# Document segment

=== Section Start ===

Wed Jul 2: 4:00pm and 8:30pm

Barbara Stanwyck, Lee J. Cobb, William Holden in Golden Boy

Golden Boy
Rouben Mamoulian, US, 1939; 99m
Clifford Odets’ 1937 drama about an Italian-American boy torn between music and the fight game was originally produced by the Group Theatre, with Luther Adler as Joe and Frances Farmer (transplanted from the movies) as his girl – as well as Morris Carnovsky, Elia Kazan, Bobby Lewis, Lee J. Cobb, Martin Ritt, Howard Da Silva, Karl Malden, and Julius Garfield (who would soon change his name to John). While not as groundbreaking as Awake and Sing or Waiting for Lefty, Golden Boy further established Odets as the premier dramatist of the great American melting pot. This Hollywood version is smoothed out and ethnically neutered, but it’s still powerful. Holden had only two walk-ons to his credit when he was cast as Joe, and he is very good in the role that made him a star – raw, passionately intense, heartbreaking, beautiful. However, at a certain point in the production, the filmmakers lost confidence in their young lead; his co-star Barbara Stanwyck insisted that Holden stay on, for which Holden always felt a debt of gratitude. Strangely, despite the fact that many members of the Group had migrated to Hollywood and were testing for their movie debuts, only one of them was cast in Golden Boy: Cobb, in the role of Mr. Bonaparte (for which he was too young), originated by Carnovsky.
Mon Jul 7: 2:30pm and 6:30pm

William Holden, Constance Towers, John Wayne in The Horse Soldiers

The Horse Soldiers
John Ford, US, 1959; 115m
John Ford’s Civil War drama was based on the historical Grierson’s Raid, in which a Union colonel drove his men into enemy territory to destroy the railroad line to Vicksburg. John Wayne is the Grierson figure, Colonel Marlowe. Holden is the regimental surgeon who is in perpetual conflict with his commander, and Constance Towers is the Southern belle who is taken hostage for the duration of the campaign. The film has an unusual autumnal feeling, and it is beautifully shot on location in Louisiana by William Clothier. It also has one of the most stirring scenes in Ford’s entire body of work, in which a company of boy soldiers recruited from the military academy to replenish the depleted Confederate army marches proudly off to war.
Sun Jul 6: 1:00pm and 5:30pm

William Holden, Sophia Loren in The Key

The Key
Carol Reed, UK, 1958; 134m
Like all great actors, Holden explored certain themes and emotional registers across the years – disillusionment, arrogance, cockiness, and the strangeness of recognizing one’s own mortality. It’s present in The Bridges at Toko-Ri, in The Wild Bunch (Manny Farber wrote that Holden’s acting in the film had “the smell of death”), and in this underrated World War II drama by Carol Reed, written by the still-blacklisted Carl Foreman. Holden plays a Canadian sergeant who is assigned to command a tugboat that rescues damaged ships. After a dangerous mission, he goes with his old friend Chris (Trevor Howard) to a London flat the latter shares with a woman named Stella (Sophia Loren). The key to the flat, originally given away by Stella’s fiancé the day before their wedding, is passed along from man to man, every one of whom reminds Stella of her lost love. Holden and Howard give haunting performances in this beautifully engineered melodrama, shot in crisp black and white CinemaScope by Oswald Morris.

=== Section End ===

# What to work on
Will you transcribe the film notes word for word, starting at "Mon Jul 7: 2:30pm" and ending at "off to war."? The records come from a different source than the film notes.

# Data excerpts
=== Section Start ===

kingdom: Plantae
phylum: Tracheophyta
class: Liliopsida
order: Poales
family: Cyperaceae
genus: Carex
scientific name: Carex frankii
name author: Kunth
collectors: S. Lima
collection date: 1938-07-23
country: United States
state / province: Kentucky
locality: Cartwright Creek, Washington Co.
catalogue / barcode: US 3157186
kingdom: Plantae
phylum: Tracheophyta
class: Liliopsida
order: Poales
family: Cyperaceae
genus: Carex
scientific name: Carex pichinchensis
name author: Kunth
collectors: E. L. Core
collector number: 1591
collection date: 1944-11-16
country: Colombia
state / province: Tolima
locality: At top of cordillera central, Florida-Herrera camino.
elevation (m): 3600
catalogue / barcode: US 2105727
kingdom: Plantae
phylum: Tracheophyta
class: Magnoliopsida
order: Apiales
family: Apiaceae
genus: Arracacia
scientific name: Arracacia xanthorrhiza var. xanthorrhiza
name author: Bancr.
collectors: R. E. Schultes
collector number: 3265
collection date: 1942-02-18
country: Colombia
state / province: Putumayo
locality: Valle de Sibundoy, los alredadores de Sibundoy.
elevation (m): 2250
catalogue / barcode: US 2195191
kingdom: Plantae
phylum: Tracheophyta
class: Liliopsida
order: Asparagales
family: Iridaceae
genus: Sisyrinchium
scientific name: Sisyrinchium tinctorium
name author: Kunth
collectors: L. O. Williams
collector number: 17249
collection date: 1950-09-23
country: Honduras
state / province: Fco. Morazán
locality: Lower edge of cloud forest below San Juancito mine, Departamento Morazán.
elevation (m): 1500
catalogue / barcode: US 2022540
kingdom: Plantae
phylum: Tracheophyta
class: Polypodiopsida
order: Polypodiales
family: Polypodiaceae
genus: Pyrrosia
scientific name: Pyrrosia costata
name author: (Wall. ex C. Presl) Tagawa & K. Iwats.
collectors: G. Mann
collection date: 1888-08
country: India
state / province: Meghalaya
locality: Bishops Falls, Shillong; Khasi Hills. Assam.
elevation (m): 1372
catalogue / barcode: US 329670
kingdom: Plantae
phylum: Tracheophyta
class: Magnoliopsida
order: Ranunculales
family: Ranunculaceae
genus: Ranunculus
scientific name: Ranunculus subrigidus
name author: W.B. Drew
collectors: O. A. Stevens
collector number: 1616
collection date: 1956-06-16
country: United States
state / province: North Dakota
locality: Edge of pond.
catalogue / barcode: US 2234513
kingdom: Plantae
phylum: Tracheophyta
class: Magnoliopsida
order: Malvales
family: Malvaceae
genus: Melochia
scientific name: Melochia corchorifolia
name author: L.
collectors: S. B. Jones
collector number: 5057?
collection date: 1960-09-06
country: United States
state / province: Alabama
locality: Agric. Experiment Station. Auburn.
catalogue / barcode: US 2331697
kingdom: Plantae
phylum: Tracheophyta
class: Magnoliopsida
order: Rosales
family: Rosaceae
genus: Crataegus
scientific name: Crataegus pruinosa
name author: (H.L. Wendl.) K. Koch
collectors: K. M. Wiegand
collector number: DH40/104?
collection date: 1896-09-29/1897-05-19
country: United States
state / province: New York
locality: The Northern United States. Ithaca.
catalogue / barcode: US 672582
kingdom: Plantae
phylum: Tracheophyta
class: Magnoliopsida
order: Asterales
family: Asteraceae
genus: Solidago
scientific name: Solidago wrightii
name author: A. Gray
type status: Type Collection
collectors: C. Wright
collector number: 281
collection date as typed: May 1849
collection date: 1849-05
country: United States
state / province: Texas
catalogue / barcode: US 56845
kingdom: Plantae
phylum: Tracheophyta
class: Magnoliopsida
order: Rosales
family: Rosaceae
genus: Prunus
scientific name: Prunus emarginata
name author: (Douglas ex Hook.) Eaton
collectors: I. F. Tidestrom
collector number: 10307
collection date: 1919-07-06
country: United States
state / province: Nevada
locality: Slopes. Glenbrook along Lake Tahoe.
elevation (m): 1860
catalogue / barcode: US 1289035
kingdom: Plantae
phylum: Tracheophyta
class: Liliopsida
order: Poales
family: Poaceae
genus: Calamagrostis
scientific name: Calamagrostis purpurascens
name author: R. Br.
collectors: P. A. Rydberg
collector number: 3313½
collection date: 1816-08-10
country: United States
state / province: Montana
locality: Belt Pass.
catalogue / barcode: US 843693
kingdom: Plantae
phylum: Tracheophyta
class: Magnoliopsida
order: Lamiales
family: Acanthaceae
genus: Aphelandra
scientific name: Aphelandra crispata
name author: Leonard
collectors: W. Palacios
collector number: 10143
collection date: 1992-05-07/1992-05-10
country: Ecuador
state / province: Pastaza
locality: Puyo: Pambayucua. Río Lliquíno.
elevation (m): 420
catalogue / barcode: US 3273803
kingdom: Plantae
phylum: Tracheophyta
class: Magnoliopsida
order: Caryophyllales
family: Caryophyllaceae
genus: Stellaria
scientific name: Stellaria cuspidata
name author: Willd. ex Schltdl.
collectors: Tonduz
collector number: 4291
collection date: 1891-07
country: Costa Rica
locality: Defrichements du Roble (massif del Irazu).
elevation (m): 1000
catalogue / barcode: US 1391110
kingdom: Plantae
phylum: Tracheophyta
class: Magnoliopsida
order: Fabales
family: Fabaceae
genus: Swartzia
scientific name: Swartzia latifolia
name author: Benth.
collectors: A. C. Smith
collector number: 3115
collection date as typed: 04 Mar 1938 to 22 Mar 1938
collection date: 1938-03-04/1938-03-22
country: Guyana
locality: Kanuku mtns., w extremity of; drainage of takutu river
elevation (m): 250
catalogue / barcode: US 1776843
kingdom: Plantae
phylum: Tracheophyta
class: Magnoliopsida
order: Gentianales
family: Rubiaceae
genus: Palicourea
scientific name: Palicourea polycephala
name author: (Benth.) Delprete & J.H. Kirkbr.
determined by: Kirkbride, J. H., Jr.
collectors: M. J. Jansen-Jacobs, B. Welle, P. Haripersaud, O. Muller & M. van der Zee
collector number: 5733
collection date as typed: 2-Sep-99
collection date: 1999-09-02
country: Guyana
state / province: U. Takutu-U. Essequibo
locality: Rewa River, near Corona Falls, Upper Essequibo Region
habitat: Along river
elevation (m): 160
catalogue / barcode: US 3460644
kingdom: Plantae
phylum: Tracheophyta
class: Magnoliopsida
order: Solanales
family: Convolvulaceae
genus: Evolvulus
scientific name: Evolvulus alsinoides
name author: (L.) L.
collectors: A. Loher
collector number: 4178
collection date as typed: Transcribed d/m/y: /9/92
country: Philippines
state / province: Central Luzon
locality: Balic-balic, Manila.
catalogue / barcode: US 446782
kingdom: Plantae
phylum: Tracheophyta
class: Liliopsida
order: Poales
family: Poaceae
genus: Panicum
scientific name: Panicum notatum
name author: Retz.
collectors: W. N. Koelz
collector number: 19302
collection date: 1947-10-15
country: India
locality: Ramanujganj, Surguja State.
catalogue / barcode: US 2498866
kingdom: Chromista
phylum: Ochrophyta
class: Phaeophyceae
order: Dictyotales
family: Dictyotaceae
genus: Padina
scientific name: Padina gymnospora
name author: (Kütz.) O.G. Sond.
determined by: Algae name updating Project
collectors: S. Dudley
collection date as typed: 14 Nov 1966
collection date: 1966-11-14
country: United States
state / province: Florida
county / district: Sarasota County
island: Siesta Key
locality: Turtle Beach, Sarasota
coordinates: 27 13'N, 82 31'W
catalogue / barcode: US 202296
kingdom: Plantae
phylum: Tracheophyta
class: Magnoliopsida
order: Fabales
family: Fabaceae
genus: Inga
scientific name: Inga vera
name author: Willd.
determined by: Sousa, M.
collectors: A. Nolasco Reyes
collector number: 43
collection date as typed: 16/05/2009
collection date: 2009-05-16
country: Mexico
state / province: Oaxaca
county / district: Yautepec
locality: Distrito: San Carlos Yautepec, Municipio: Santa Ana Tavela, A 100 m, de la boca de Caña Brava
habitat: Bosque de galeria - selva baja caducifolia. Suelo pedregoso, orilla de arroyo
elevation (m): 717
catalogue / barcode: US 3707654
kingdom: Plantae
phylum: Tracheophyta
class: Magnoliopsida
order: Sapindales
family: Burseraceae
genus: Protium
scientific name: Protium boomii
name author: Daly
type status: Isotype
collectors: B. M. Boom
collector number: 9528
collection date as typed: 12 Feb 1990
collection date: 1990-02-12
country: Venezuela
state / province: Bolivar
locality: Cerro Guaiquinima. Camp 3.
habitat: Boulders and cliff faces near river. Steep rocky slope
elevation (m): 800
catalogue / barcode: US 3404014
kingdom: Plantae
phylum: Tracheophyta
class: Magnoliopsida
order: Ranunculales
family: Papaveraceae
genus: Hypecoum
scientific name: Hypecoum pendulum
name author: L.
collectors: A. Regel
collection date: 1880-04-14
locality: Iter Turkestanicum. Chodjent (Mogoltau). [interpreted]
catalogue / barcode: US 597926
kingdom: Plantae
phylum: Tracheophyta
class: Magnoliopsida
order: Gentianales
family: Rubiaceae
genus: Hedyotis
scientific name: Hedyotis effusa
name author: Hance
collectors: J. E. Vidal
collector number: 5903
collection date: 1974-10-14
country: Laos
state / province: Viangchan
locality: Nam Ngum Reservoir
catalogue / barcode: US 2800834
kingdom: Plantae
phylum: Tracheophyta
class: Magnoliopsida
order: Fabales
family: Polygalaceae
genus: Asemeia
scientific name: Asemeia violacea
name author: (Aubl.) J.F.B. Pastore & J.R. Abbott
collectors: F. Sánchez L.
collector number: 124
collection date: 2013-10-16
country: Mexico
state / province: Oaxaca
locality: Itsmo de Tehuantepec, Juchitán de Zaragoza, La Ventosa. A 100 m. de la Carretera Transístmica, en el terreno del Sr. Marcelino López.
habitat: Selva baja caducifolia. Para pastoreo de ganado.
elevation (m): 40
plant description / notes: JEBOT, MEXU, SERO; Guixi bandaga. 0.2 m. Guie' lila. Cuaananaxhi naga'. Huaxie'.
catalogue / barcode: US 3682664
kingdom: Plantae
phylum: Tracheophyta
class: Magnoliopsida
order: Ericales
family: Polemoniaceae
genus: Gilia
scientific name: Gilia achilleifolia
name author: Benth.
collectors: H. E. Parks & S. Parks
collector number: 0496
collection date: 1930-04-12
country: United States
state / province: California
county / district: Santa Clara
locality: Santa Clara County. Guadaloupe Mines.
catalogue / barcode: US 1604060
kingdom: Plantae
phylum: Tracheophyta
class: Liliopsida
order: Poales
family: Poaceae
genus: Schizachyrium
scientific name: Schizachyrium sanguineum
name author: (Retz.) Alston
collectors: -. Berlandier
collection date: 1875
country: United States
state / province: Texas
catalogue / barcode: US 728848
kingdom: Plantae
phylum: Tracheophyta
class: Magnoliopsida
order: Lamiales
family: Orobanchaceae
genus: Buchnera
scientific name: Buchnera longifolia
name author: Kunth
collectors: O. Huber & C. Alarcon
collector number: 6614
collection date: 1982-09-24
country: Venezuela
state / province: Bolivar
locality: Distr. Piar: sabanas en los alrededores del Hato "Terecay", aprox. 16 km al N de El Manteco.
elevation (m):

=== Section End ===

# Solution for this exercise
Mon Jul 7: 2:30pm and 6:30pm

William Holden, Constance Towers, John Wayne in The Horse Soldiers

The Horse Soldiers
John Ford, US, 1959; 115m
John Ford’s Civil War drama was based on the historical Grierson’s Raid, in which a Union colonel drove his men into enemy territory to destroy the railroad line to Vicksburg. John Wayne is the Grierson figure, Colonel Marlowe. Holden is the regimental surgeon who is in perpetual conflict with his commander, and Constance Towers is the Southern belle who is taken hostage for the duration of the campaign. The film has an unusual autumnal feeling, and it is beautifully shot on location in Louisiana by William Clothier. It also has one of the most stirring scenes in Ford’s entire body of work, in which a company of boy soldiers recruited from the military academy to replenish the depleted Confederate army marches proudly off to war.